O amor entre seres humanos expressa-se através de diferentes formas. Por gestos de carinho, por palavras construtivas, encorajadoras, de reconhecimento, louvor e bênção ou pela dádiva de prendas, objetos ou flores que sabemos serem apreciados pela pessoa em questão.
Mas existem ainda outras formas de exprimir amor para com alguém, como por exemplo os cuidados e proteção. Amamos os nossos filhos e entes queridos por isso procuramos protegê-los de perigos e desgostos, sofrendo com eles as contrariedades que experimentam na vida, em especial quando são ou estão mais frágeis ou vulneráveis.

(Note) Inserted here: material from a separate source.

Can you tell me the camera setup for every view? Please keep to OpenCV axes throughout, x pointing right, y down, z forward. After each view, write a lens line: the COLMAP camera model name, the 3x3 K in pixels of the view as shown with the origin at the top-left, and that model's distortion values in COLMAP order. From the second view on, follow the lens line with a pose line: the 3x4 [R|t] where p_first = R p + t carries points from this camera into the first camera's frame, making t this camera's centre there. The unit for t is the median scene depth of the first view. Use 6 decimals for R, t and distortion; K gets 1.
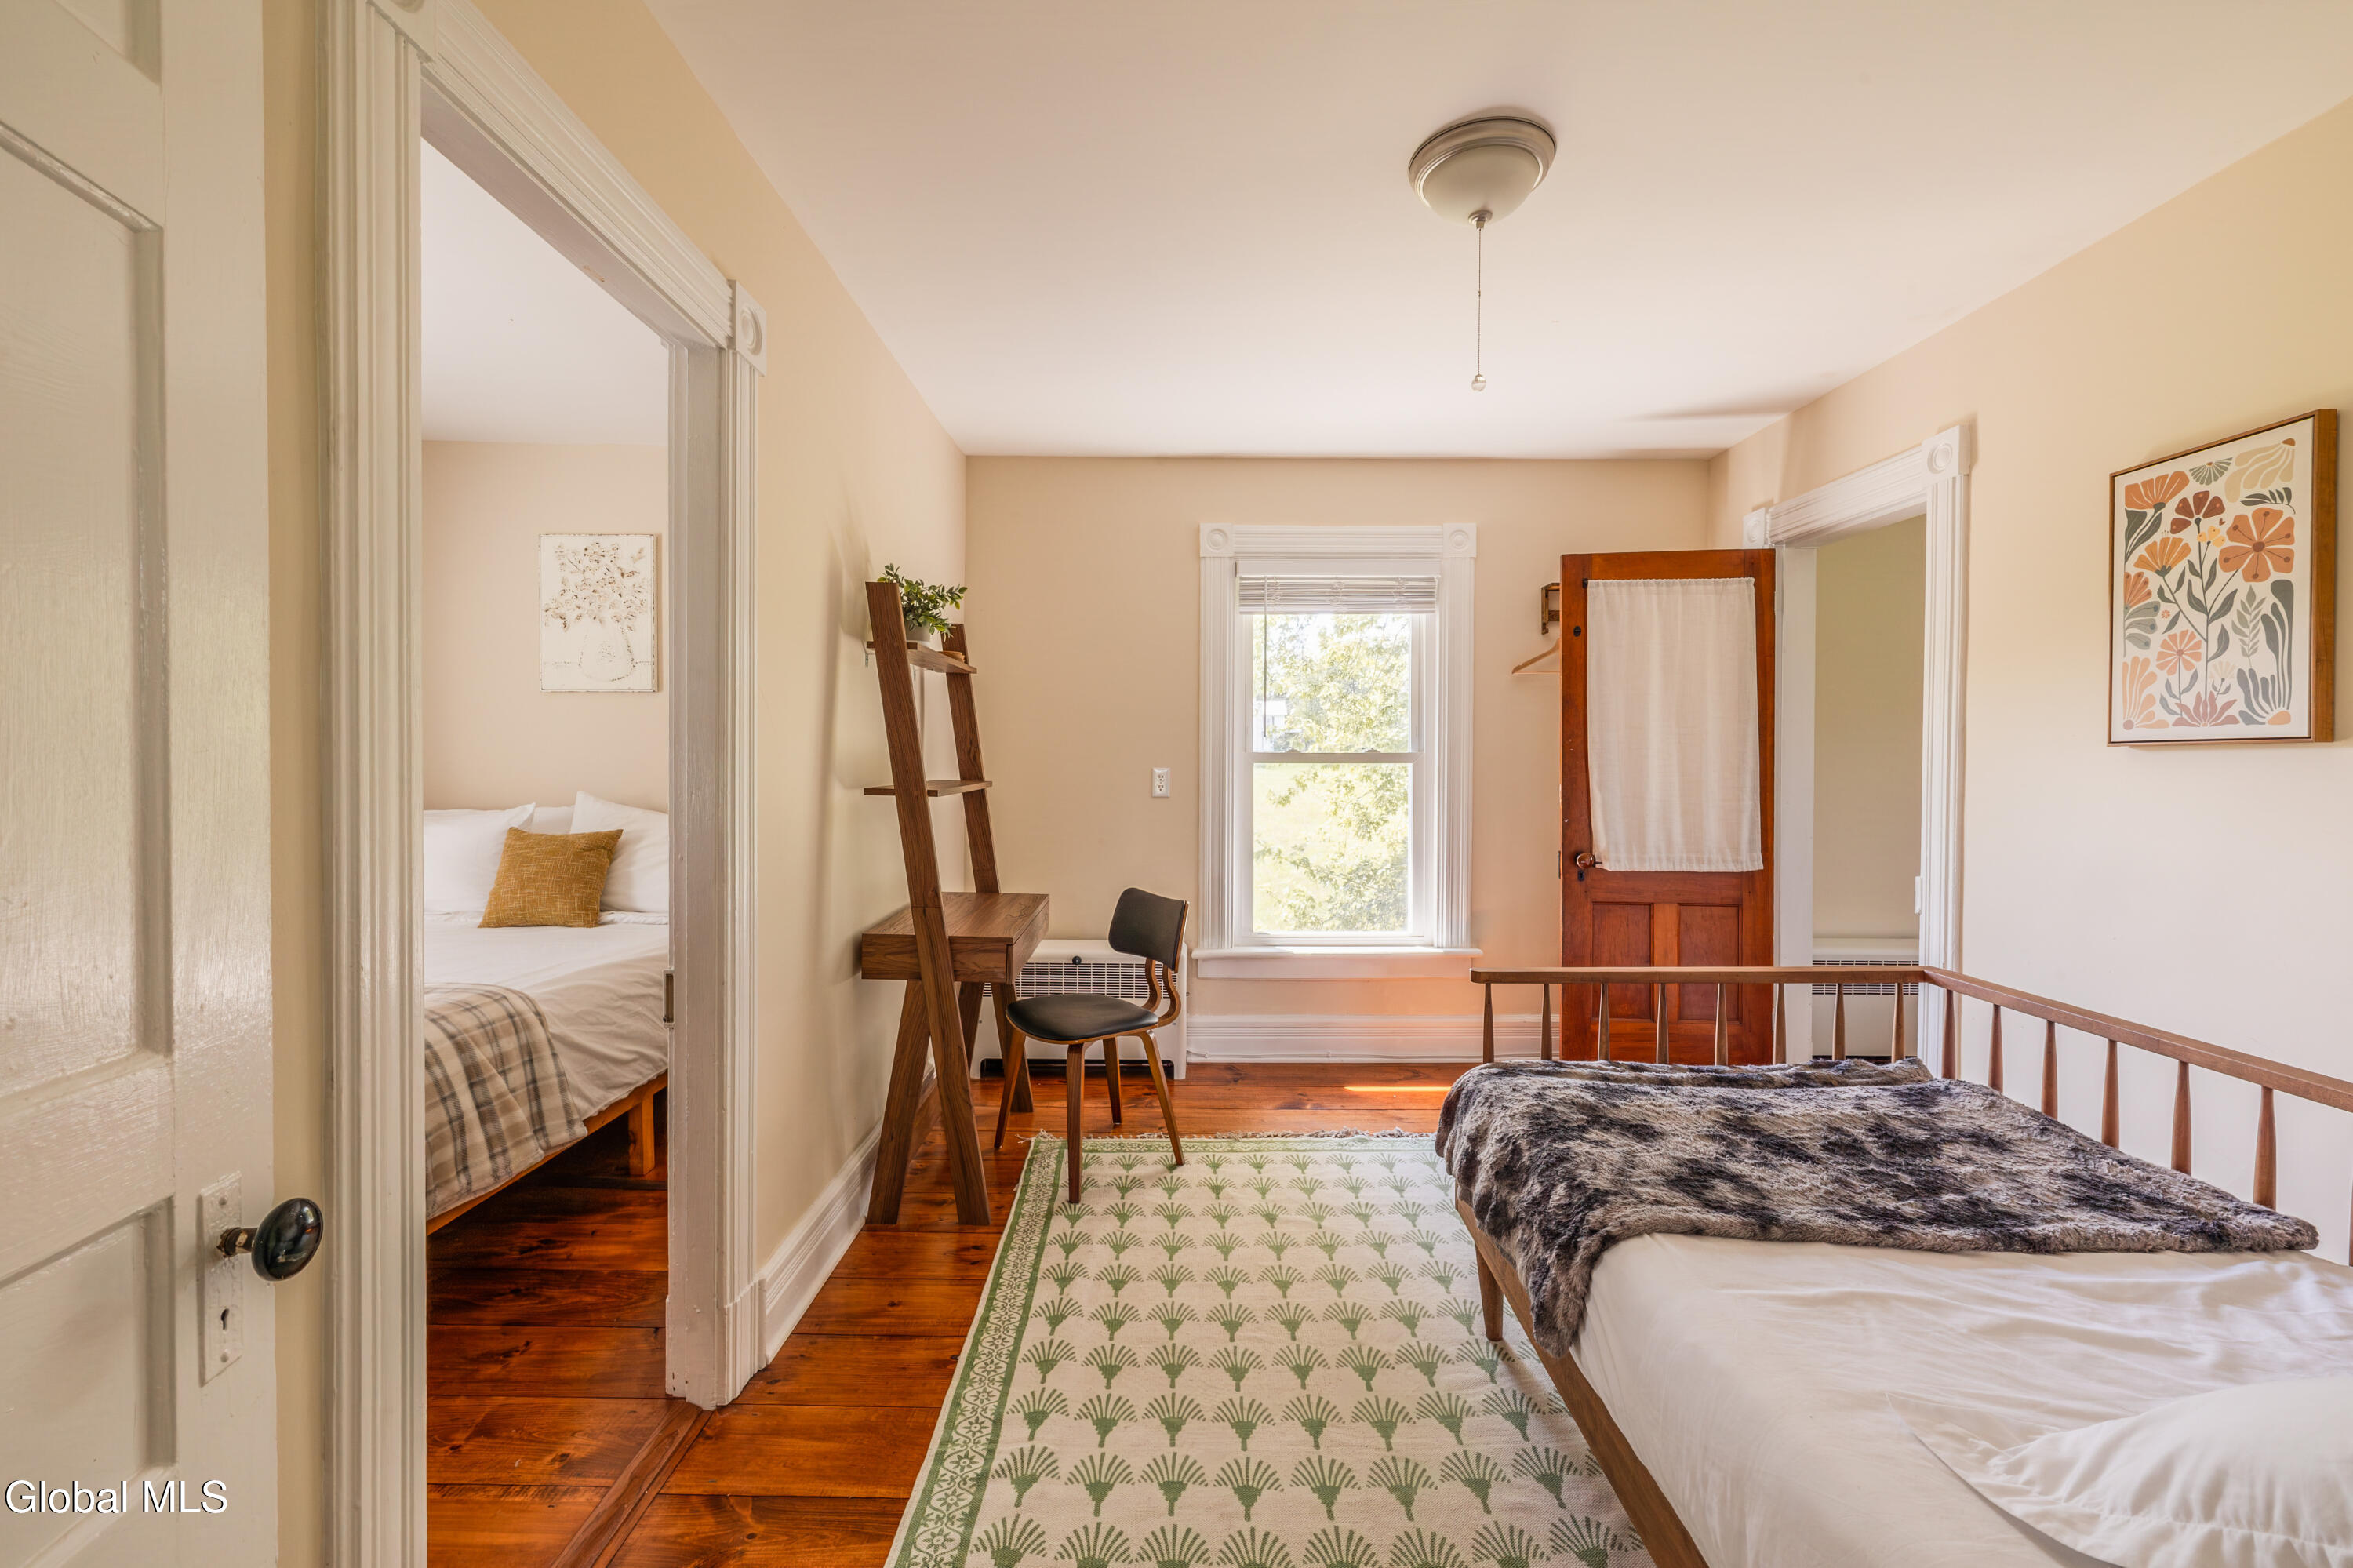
lens RADIAL K [[1021.1, 0, 1170.3], [0, 1021.1, 762.1], [0, 0, 1]] dist [0.002226, 0.000328]
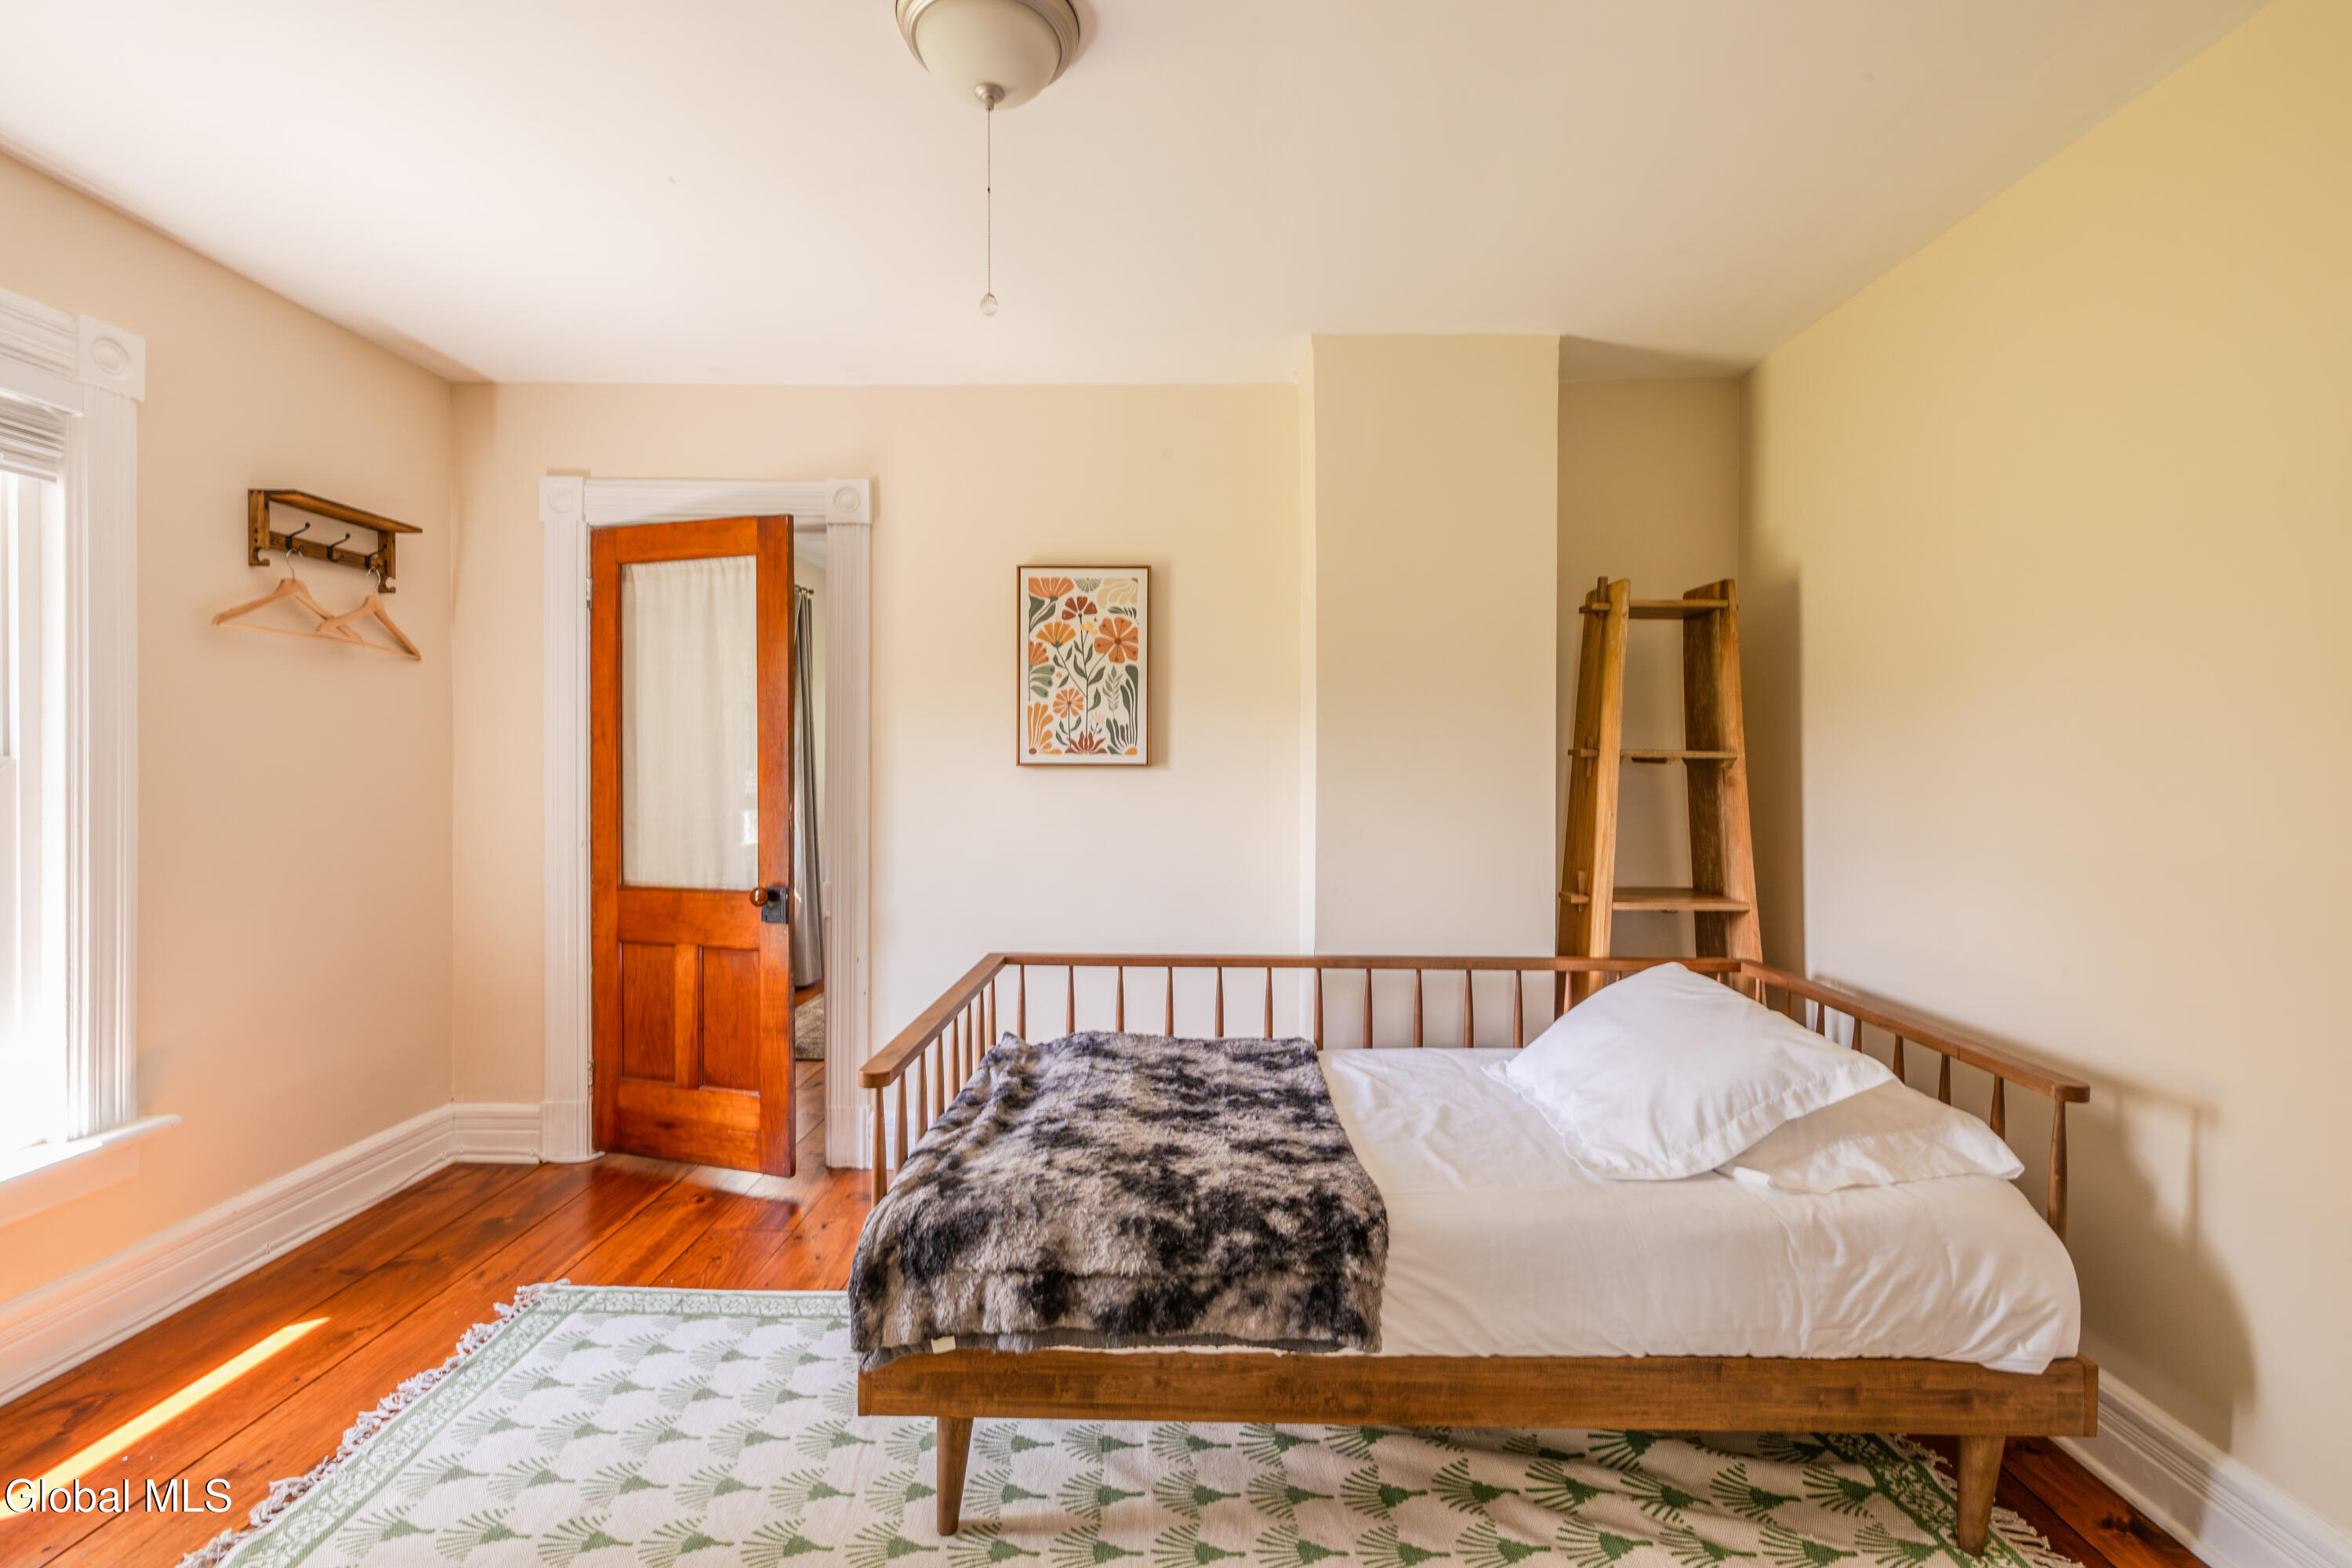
lens RADIAL K [[1020.6, 0, 1210.9], [0, 1020.6, 771.7], [0, 0, 1]] dist [0.002226, 0.000328]
pose [[-0.019611, -0.009674, 0.999761, -0.493044], [-0.003519, 0.999948, 0.009606, -0.024941], [-0.999802, -0.003330, -0.019644, 0.863774]]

Para os crentes, uma outra forma de amar é pedir a Deus pelos que amamos ou interceder junto de quem for necessário para lhes facilitar a vida. Mas há ainda o amor sacrificial que leva alguém a sacrificar-se até ao sangue e a morrer no lugar de quem ama para o salvar. Isto tem sucedido ao longo da história inúmeras vezes e há mesmo animais que se sacrificam até à morte para salvar as suas crias.
Todavia, a grande marca da fé cristã é aquilo que S. Paulo diz aos cristãos de Roma na sua carta apostólica: “Mas Deus prova o seu amor para connosco, em que Cristo morreu por nós, sendo nós ainda pecadores.” (5:8).
Ou seja, ninguém está disposto a morrer para poupar um inimigo, como ele explica: “Porque apenas alguém morrerá por um justo; pois poderá ser que pelo bom alguém ouse morrer” (5:7). Pois foi mesmo isso que Jesus Cristo fez, dar a sua vida em sacrifício por aqueles que não mereciam – se assim podemos dizer – ou seja, pelos inimigos de Deus, como é o caso do ladrão arrependido que foi executado juntamente com ele.
Este discurso pode parecer estranho aos ouvidos duma Europa pós-cristã, secularizada, materialista e mesmo ao ser humano em geral que parece cada vez mais desumanizado. É difícil entender hoje um ato de amor levado ao limite, ao sacrifício da própria vida, num mundo de contra-valores, de amor líquido, como diria Zygmunt Bauman, e onde os termos e os conceitos de misericórdia e compaixão estão esquecidos e ficaram há muito fora de moda.
Mas esta é a mensagem central do evangelho. Deus amou as pessoas de forma tão profunda que enviou o seu Filho com uma mensagem de esperança, consciente dos riscos que corria, e com o objetivo de através da fé garantir a vida eterna a todos sem excepção (João 3:16).
O amor é libertador
A Páscoa cristã é o momento mais elevado do calendário religioso mas terá sido inspirado pela Páscoa judaica, celebração que se realiza sensivelmente na mesma época do ano, apesar de assumir um significado distinto. Para os judeus a Pessach (do hebraico פסח, que significa passar por cima ou passar sobre) recorda a libertação do povo hebreu da escravatura no Egipto e o início da jornada no deserto do Sinai em direcção à terra prometida a Abraão.
Se para um judeu a sua Pessach representa a libertação da opressão humana (Êxodo) e a esperança dum futuro glorioso, para os cristãos a Páscoa significa a libertação do mal e de nós mesmos. Assim como os hebreus “ressuscitaram” através do êxodo, de regresso à vida, para os cristãos o Cristo ressuscitado remete para uma nova vida de justiça e para a esperança da vida eterna com Deus. A razão pela qual isto sucede radica no incomparável amor de Deus, desinteressado, sacrificial e eterno.
Mas a grande lição da Páscoa será talvez a libertação de nós mesmos, dos nossos demónios interiores na conversão para um outro caminho, de paz, fraternidade e amor a Deus e ao próximo, que é, afinal, o grande ensinamento de Jesus Cristo: “Mestre, qual é o grande mandamento na lei? E Jesus disse-lhe: Amarás o Senhor teu Deus de todo o teu coração, e de toda a tua alma, e de todo o teu pensamento. Este é o primeiro e grande mandamento. E o segundo, semelhante a este, é: Amarás o teu próximo como a ti mesmo. Destes dois mandamentos dependem toda a lei e os profetas” (Mateus 22:36-40).
Apesar disso, nos últimos dois milénios, muitos dos que se afirmavam cristãos moveram-se em contracorrente relativamente à essência da fé em Jesus e provocaram escândalo, perplexidade e revolta nos demais. Muitos desses desalinhamentos são justificados pelo espírito da época, outros nem por isso e a verdade é que o escândalo ainda hoje é recorrente.
Que esta Páscoa seja um momento de libertação e conversão.